• [Problem]: Go to the line in the entries below that holds "41: (553, 172, 1.20)" and repeat exactly from there through the line that holds "48: (358, 324, 1.07)", inclusive.

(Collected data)
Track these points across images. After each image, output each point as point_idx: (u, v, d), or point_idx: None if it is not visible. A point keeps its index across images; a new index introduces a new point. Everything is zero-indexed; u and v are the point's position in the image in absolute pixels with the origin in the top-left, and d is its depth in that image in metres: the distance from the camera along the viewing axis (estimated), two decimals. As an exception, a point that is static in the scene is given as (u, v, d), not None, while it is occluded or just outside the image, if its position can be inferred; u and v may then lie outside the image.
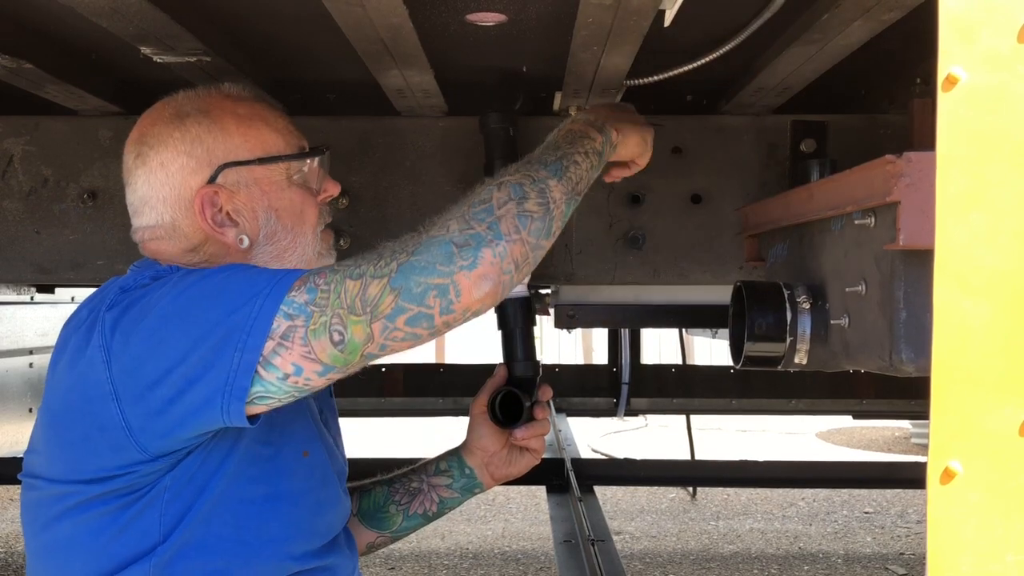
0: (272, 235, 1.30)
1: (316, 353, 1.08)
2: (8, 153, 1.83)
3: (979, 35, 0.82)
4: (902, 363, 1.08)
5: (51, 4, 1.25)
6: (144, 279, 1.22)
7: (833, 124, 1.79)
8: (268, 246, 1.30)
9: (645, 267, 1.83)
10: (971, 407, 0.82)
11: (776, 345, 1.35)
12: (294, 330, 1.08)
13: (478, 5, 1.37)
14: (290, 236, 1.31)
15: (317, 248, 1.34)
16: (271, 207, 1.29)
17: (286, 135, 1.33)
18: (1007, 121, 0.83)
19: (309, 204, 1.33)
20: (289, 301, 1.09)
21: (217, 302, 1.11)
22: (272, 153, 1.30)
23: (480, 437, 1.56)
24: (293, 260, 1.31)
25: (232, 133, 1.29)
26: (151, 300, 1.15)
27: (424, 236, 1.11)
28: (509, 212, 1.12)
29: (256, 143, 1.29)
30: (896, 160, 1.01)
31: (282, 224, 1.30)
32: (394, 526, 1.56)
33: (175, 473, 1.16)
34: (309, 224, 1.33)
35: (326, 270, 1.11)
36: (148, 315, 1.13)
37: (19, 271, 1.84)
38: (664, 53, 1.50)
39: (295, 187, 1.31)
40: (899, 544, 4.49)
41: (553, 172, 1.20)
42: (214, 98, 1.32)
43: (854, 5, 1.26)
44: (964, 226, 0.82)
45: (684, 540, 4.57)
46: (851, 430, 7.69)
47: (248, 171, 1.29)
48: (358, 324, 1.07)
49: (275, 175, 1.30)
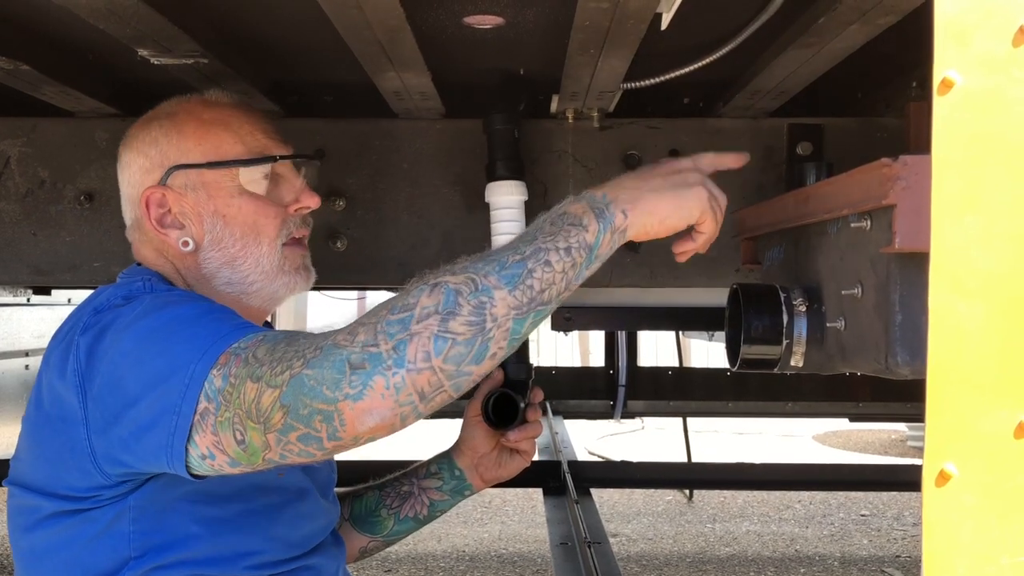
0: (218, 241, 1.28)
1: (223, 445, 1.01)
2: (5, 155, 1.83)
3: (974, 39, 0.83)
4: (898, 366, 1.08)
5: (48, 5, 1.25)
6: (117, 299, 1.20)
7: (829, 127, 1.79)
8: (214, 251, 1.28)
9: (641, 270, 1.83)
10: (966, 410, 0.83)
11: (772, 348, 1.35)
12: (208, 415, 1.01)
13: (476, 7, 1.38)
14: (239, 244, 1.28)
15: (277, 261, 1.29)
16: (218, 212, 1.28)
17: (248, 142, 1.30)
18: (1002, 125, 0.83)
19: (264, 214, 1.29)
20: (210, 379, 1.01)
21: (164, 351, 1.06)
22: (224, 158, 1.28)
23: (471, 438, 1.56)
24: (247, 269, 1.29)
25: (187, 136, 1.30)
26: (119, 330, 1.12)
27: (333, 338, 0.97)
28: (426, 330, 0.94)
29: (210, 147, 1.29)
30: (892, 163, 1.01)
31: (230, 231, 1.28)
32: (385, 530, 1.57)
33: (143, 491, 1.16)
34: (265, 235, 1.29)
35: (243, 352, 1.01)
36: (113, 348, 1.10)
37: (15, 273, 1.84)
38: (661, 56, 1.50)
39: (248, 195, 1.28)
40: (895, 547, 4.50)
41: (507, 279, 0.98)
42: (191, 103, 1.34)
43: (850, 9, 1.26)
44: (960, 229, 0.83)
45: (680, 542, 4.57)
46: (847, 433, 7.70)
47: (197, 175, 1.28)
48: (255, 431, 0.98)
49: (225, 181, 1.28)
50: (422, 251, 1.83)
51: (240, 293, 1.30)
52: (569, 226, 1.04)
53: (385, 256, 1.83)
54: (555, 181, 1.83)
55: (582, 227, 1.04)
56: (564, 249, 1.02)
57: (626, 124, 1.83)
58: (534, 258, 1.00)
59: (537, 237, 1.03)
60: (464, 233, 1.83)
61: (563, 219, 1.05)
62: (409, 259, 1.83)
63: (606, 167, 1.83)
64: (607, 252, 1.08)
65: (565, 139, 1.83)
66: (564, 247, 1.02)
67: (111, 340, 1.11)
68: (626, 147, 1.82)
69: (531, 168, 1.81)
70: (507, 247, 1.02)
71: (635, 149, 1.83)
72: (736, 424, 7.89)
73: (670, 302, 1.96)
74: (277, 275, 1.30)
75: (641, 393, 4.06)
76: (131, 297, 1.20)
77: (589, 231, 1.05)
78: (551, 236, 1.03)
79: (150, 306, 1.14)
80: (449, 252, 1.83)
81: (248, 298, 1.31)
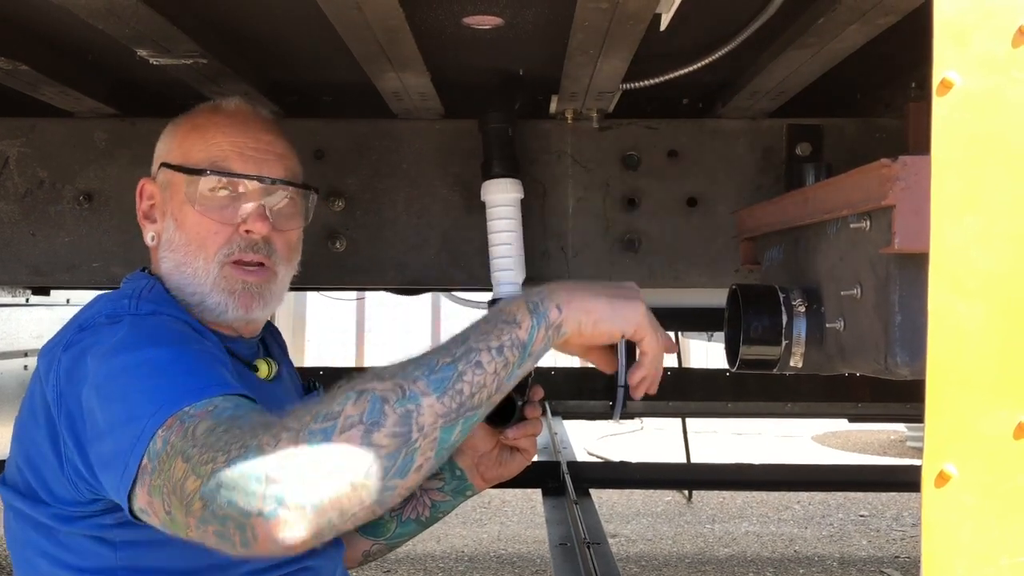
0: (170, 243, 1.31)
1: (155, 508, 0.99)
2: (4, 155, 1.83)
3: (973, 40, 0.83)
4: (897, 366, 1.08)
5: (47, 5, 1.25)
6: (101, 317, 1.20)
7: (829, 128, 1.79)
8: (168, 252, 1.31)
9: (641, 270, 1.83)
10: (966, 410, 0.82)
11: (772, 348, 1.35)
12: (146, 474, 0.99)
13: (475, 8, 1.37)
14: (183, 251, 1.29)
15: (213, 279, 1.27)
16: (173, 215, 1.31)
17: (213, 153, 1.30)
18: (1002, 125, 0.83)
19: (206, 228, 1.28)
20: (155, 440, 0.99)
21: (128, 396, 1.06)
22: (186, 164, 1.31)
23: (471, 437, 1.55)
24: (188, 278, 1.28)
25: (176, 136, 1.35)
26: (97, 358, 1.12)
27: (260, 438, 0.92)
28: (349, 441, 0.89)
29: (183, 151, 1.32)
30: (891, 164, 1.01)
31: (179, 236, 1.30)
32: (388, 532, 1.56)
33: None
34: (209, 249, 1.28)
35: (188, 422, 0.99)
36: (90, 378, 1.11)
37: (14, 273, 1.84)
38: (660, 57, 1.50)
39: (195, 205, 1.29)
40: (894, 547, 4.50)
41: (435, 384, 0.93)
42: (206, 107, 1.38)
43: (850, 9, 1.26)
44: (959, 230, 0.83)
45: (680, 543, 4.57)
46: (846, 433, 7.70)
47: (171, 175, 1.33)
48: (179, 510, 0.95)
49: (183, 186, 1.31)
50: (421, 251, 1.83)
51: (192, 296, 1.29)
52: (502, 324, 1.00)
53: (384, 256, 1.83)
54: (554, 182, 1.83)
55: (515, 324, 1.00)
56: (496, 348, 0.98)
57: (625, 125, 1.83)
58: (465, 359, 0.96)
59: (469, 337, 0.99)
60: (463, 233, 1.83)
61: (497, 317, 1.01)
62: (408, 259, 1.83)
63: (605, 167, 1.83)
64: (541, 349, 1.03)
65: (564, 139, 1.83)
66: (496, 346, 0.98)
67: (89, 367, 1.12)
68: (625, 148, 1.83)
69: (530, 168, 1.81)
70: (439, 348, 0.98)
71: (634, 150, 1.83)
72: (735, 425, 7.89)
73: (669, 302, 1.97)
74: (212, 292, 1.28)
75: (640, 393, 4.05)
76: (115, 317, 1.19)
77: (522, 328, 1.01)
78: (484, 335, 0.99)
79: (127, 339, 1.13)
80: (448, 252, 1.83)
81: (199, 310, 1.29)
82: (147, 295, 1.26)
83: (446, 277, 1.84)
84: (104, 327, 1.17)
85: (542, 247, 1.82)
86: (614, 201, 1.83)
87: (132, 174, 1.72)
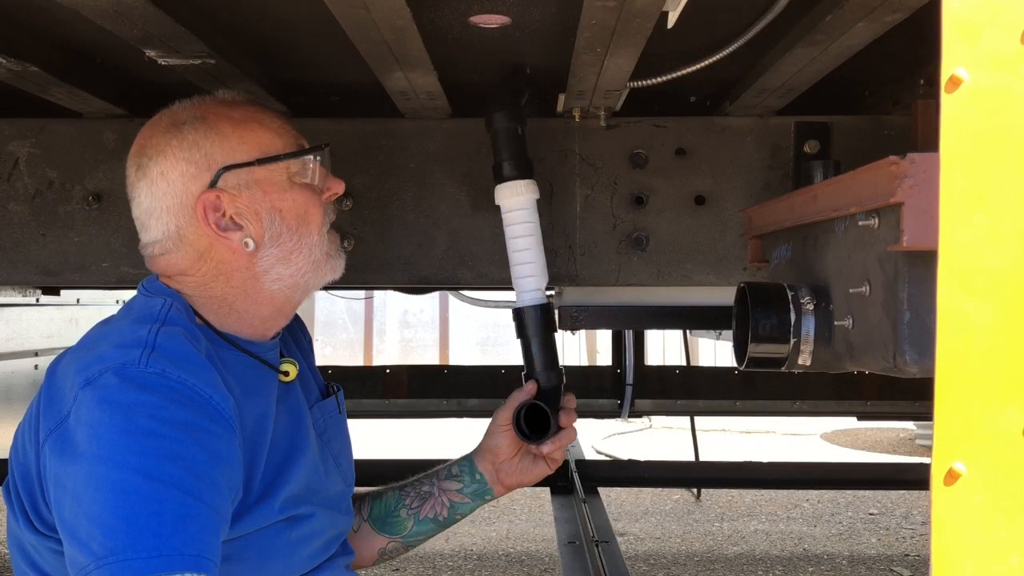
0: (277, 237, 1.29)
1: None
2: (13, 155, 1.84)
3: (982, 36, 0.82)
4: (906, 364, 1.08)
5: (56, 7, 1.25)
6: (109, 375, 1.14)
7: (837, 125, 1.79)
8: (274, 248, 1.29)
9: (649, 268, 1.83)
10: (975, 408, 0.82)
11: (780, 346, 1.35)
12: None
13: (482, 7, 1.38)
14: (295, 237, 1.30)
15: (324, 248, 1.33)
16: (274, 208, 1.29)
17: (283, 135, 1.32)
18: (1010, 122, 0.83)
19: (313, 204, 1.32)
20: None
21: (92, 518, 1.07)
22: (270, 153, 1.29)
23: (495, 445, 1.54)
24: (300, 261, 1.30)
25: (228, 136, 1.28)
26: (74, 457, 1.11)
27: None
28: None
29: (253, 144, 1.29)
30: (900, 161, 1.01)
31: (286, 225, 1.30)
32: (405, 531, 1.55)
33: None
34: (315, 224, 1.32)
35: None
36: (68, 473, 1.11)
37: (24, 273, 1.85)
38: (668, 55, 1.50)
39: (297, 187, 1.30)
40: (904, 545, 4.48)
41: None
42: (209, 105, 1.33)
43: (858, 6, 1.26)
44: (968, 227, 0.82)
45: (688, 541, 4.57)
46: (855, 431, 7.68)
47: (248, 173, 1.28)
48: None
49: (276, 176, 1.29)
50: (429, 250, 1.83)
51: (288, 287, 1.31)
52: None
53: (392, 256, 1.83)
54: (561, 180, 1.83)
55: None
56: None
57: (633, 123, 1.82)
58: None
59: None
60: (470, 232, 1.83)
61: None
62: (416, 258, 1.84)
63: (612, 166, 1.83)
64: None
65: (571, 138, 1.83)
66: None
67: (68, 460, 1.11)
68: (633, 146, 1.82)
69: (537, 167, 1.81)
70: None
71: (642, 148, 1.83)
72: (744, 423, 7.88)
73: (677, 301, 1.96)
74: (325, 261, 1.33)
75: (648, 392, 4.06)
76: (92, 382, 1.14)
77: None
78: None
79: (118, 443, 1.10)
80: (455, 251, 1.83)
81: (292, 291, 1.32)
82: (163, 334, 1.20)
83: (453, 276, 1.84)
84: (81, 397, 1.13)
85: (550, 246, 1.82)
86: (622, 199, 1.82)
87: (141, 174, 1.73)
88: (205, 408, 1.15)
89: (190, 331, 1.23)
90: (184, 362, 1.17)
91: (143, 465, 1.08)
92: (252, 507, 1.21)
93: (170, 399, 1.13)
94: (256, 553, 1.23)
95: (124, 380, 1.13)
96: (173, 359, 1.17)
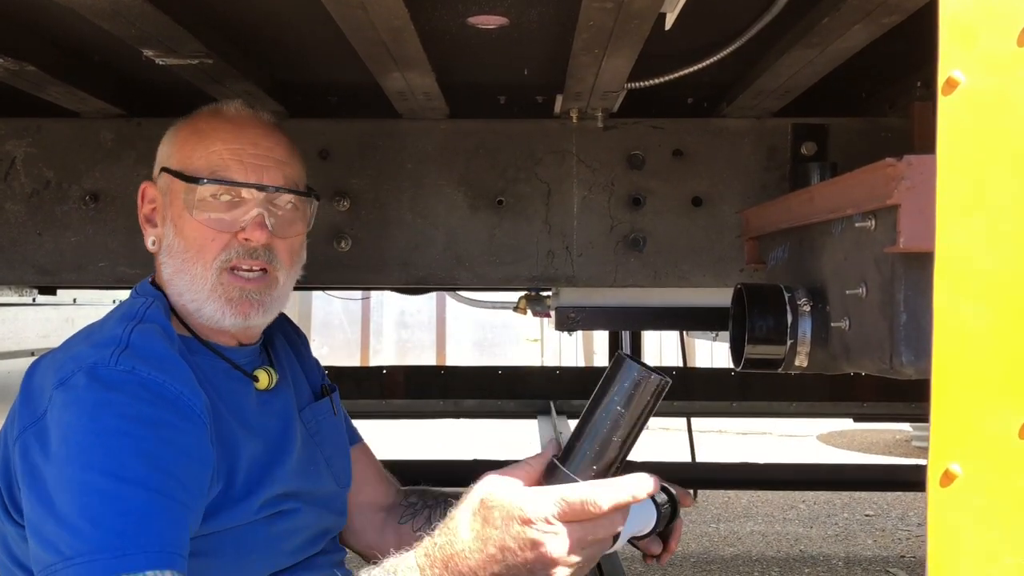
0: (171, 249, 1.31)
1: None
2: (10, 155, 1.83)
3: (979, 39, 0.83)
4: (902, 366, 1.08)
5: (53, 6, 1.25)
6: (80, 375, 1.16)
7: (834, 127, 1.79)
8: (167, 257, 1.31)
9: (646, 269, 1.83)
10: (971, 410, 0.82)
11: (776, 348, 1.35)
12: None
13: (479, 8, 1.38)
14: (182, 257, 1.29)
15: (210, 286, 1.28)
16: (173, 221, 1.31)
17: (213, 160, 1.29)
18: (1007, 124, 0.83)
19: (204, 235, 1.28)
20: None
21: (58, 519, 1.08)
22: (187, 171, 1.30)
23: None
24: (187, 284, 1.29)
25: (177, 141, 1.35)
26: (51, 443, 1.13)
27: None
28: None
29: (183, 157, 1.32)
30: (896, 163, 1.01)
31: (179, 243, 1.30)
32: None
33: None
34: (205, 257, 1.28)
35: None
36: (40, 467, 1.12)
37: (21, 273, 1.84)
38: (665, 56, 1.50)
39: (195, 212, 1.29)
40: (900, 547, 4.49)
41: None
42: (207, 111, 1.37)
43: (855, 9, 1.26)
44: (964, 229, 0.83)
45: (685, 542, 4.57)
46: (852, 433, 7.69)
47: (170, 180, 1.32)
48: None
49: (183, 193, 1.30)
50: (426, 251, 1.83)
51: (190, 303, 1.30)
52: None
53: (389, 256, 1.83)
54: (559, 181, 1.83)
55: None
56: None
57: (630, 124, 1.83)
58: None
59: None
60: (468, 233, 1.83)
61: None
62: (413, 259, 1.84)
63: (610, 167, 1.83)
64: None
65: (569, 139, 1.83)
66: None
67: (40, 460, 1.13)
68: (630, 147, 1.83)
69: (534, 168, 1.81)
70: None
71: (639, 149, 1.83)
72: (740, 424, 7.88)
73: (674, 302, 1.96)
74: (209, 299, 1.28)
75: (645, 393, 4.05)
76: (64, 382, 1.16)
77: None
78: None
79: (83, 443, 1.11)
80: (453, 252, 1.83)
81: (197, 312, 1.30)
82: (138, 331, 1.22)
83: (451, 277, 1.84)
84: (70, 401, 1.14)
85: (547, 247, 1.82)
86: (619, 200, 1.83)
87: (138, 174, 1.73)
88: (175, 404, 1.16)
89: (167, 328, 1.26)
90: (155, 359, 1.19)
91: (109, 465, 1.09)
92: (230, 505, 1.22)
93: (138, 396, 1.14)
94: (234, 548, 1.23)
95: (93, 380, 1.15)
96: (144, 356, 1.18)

• [Written response]:
41: (553, 172, 1.20)
42: (214, 98, 1.32)
43: (854, 5, 1.26)
44: (964, 226, 0.82)
45: (684, 540, 4.57)
46: (851, 430, 7.69)
47: (248, 171, 1.29)
48: (358, 324, 1.07)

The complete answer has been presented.